A couple of years ago, I wrote a piece about how Portland's homeless crisis has evolved into a chronic condition.
I proposed an idea to then Mayor-elect Ted Wheeler of transforming Portland's Office of Neighborhood Involvement into a Portland Corps, a la the Peace Corps, to provide on-the-ground services to our homeless citizens. In the civic cacophony of ideas to address homelessness, my idea, like too many Portlanders, was vagabond.
Homeless camps, like pot shops, are popping up everywhere. Each has their own distinct culture, customs and environment. After nearly two decades of government funding, half-baked ordinances, and affordable housing Ponzi schemes, homelessness has only flourished.
It is time we embrace and commodify the homeless experience. Three years ago, a pot dealer was simply a criminal, now they rebranded themselves as entrepreneurs, hip horticulturist, and purveyors of pain relief. Perhaps homelessness is just a failing brand, not a societal failure.
Portland is weird. We are supposed to do things differently. We desperately need new perspectives to address our city's booming homeless population. Sadly, we remain moored to a failing bureaucratic brand.
The Joint Office of Homeless Services (JOHS) is the latest reiteration of these failed ideas. JOHS, a collaborative bureaucracy composed of the City of Portland and Multnomah County, will spend over $58 million to "oversee the delivery of services to people experiencing homelessness in Multnomah County."
To their credit, they clearly haven't spent a dime on their website which is a one-page hodgepodge of blog link articles — $58 million can't even buy a mission statement. The only thing worse than their website is the Multnomah County auditor's report, which raises serious concerns about how the money is spent and the bureau's ability to hold service providers accountable.
Taking pot shots at a bungling bureaucracy also is a tired brand. Without question, the city, county and social service organizations are working hard to address these difficult issues, but they are stuck in the bland bureaucratic brand that sees homelessness as a problem rather than an investment opportunity.

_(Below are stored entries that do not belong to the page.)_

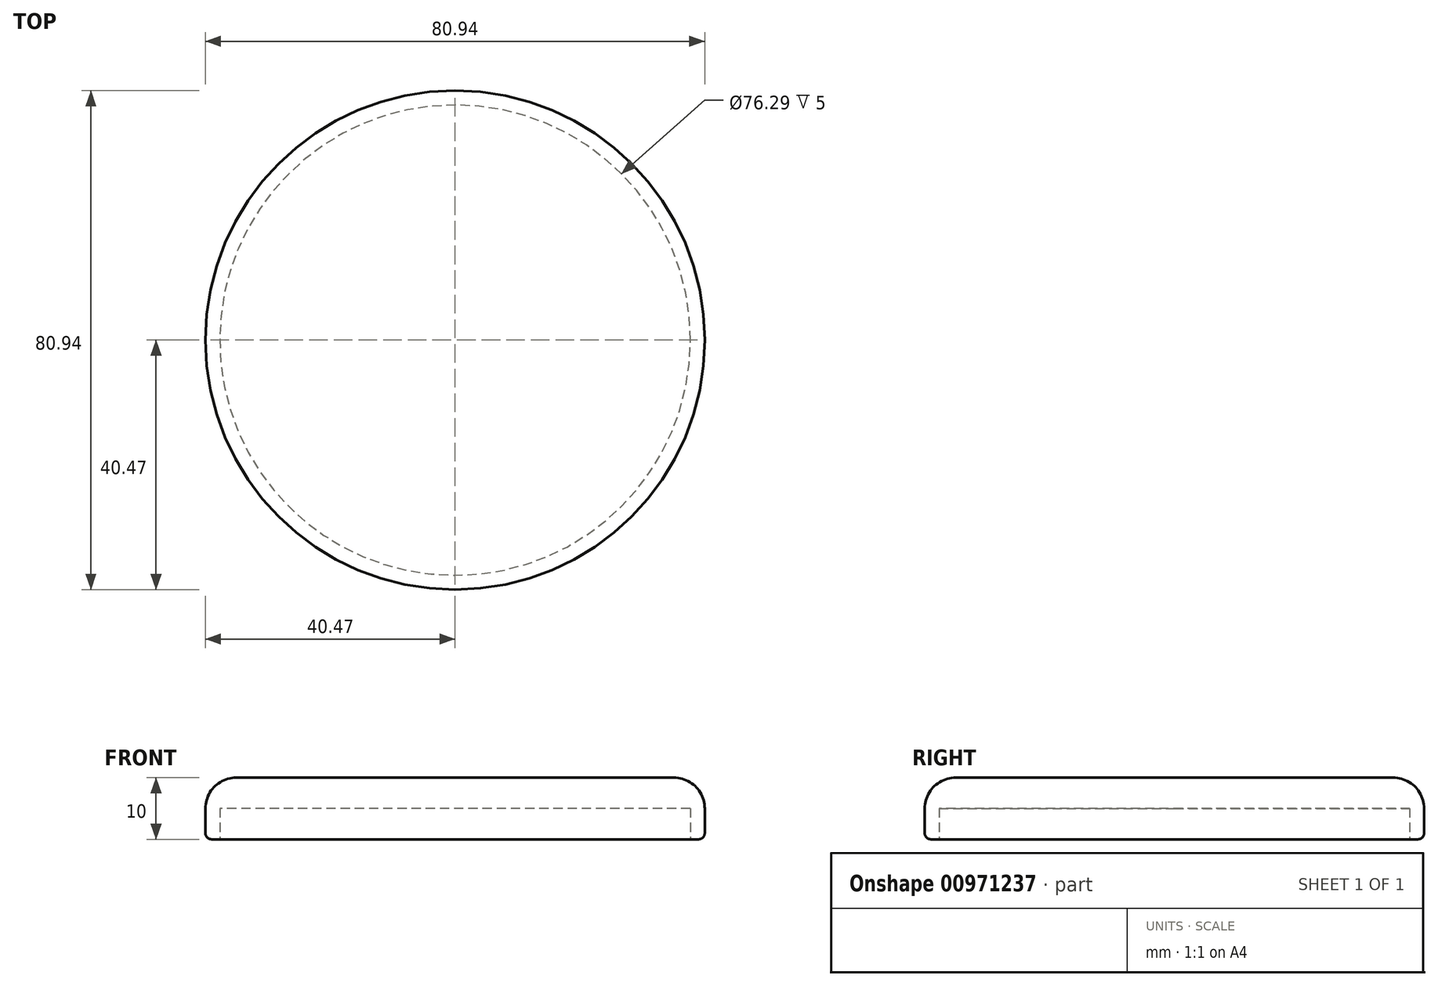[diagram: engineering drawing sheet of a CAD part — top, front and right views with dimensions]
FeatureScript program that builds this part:
annotation { "Feature Type Name" : "Feature", "Feature Type Description" : "" }
export const myFeature = defineFeature(function(context is Context, id is Id, definition is map)
    precondition{}
    {
        {
            var Q0;
            Q0=qCreatedBy(makeId("Top.planeOp"),FACE);
            var sketch = newSketch(context, id + "F0", { "sketchPlane" : qUnion([Q0])});
            skCircle(sketch, "E0", {"center": v(0, 0) * mm, "radius": 38.15 * mm});
            skCircle(sketch, "E1", {"center": v(0, 0) * mm, "radius": 40.47 * mm});
            skSolve(sketch);
        }
        {
            var Q0;
            Q0 = qSketchRegion(id + "F0", true);
            extrude(context, id + "F1", {"entities" : qUnion([Q0]), "depth" : 5 * mm, "offsetDistance" : 25 * mm});
        }
        {
            var Q0;
            Q0=makeQuery(id+"F1.opExtrude","CAP_FACE",FACE,{"disambiguationData":[OSD([sQuery(id+"F0.wireOp",EDGE,"E0"),sQuery(id+"F0.wireOp",EDGE,"E1")])],"isStart":false});
            var sketch = newSketch(context, id + "F2", { "sketchPlane" : qUnion([Q0])});
            skCircle(sketch, "E2", {"center": v(0, 0) * mm, "radius": 40.47 * mm});
            skSolve(sketch);
        }
        {
            var Q0;
            Q0 = qSketchRegion(id + "F2", true);
            extrude(context, id + "F3", {"entities" : qUnion([Q0]), "operationType" : NewBodyOperationType.ADD, "depth" : 5 * mm, "offsetDistance" : 25 * mm});
        }
        {
            var Q0;
            Q0=makeQuery(id+"F3.opExtrude","CAP_EDGE",EDGE,{"disambiguationData":[OSD([sQuery(id+"F2.wireOp",EDGE,"E2")])],"isStart":false});
            fillet(context, id + "F4", {"entities" : qUnion([Q0]), "radius" : 5 * mm, "tangentPropagation" : true, "allowEdgeOverflow" : false});
        }
        {
            var Q0;
            Q0=makeQuery(id+"F1.opExtrude","CAP_EDGE",EDGE,{"disambiguationData":[OSD([sQuery(id+"F0.wireOp",EDGE,"E1")])],"isStart":true});
            fillet(context, id + "F5", {"entities" : qUnion([Q0]), "radius" : 1 * mm, "tangentPropagation" : true, "allowEdgeOverflow" : false});
        }
    });
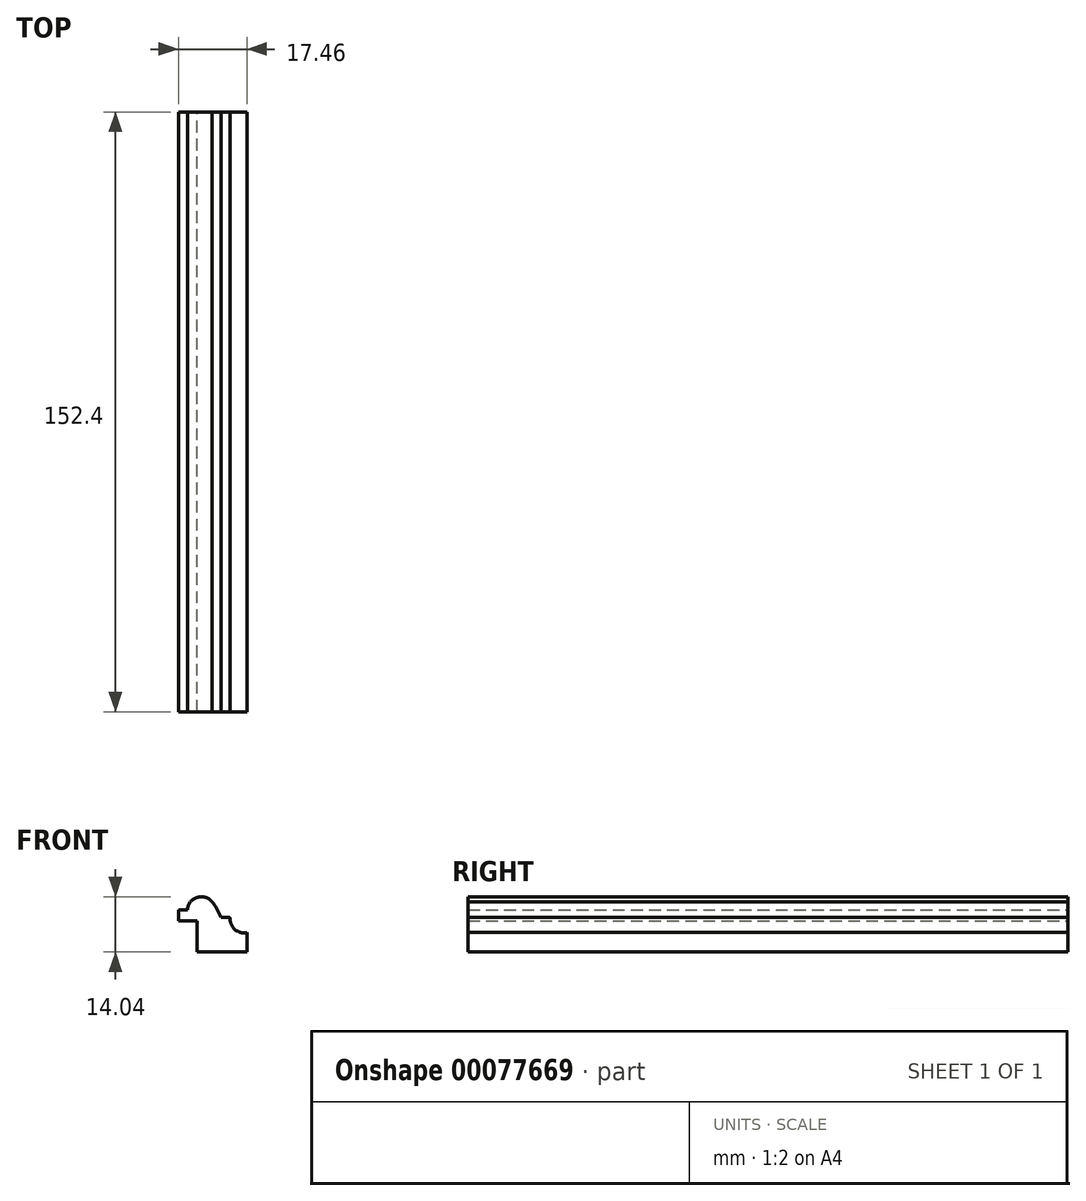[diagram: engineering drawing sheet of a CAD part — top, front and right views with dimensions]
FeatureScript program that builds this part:
annotation { "Feature Type Name" : "Feature", "Feature Type Description" : "" }
export const myFeature = defineFeature(function(context is Context, id is Id, definition is map)
    precondition{}
    {
        {
            var Q0;
            Q0=qCreatedBy(makeId("Front.planeOp"),FACE);
            var sketch = newSketch(context, id + "F0", { "sketchPlane" : qUnion([Q0])});
            skLineSegment(sketch, "E0", {"start": v(-8.73, 0.92) * mm, "end": v(-3.97, 0.92) * mm});
            skLineSegment(sketch, "E1", {"start": v(-3.97, -7.02) * mm, "end": v(-3.97, 0.92) * mm});
            skLineSegment(sketch, "E2", {"start": v(-3.97, -7.02) * mm, "end": v(8.73, -7.02) * mm});
            skLineSegment(sketch, "E3", {"start": v(8.73, -7.02) * mm, "end": v(8.73, -2.07) * mm});
            skLineSegment(sketch, "E4", {"start": v(-8.73, 3.71) * mm, "end": v(-8.73, 0.92) * mm});
            skLineSegment(sketch, "E5", {"start": v(-8.73, 3.71) * mm, "end": v(-6.45, 3.71) * mm});
            skLineSegment(sketch, "E6", {"start": v(2.06, 1.74) * mm, "end": v(4.18, 1.74) * mm});
            skArc(sketch, "E7", {"start": v(-0.2, 5.75) * mm, "mid": v(-4, 6.85) * mm, "end": v(-6.45, 3.71) * mm});
            skArc(sketch, "E8", {"start": v(2.06, 1.74) * mm, "mid": v(1.15, 3.87) * mm, "end": v(-0.2, 5.75) * mm});
            skArc(sketch, "E9", {"start": v(4.44, 1.48) * mm, "mid": v(5.7, -1.36) * mm, "end": v(8.73, -2.07) * mm});
            skArc(sketch, "E10", {"start": v(4.44, 1.48) * mm, "mid": v(4.37, 1.67) * mm, "end": v(4.18, 1.74) * mm});
            skSolve(sketch);
        }
        {
            var Q0;
            Q0=makeQuery(id+"F0.imprint","IMPRINT",FACE,{"disambiguationData":[TD([[makeQuery(id+"F0.imprint","IMPRINT",EDGE,{"derivedFrom":sQuery(id+"F0.wireOp",EDGE,"E2")}),1.0]])]});
            extrude(context, id + "F1", {"entities" : qUnion([Q0]), "depth" : 152.4 * mm});
        }
    });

With their $58 million budget, JOHS should fund a feasibility study on the potential profitability of our homeless. Homeless encampments could become the hottest tourist destinations. People travel from all over the world to drink our wine, consume our cannabis, and eat at overhyped food carts. If travelers enjoy discerning the tannins in our pinots and ogling trichomes on our marijuana buds, then surely they'd be interested in interacting with our diverse homeless population.
The ability of our homeless to endure constant judgment, negotiate territory, establish communities, survive upheaval, manage their mental and physical health, find love, raise their kids, forage for food, and simply survive should be billed as the 10th wonder of the world.
Enterprising businesses could create joint ventures with different homeless communities. Tourists could immerse themselves in different aspects of homelessness: spending a week walking the Springwater Corridor visiting different enclaves, panhandling at high-end grocery stores, dining at drop-in centers, being mugged, or hauling cans to distant recycling centers.
The sponsorship opportunities are endless — Nike or Adidas could make apparel deals with homeless groups; Airbnb could coordinate accommodations; and Wieden & Kennedy could market the experience.
Boom or bust, rebranding homelessness offers consumers a moment to ponder why capitalizing on homelessness seems less absurd than ending it.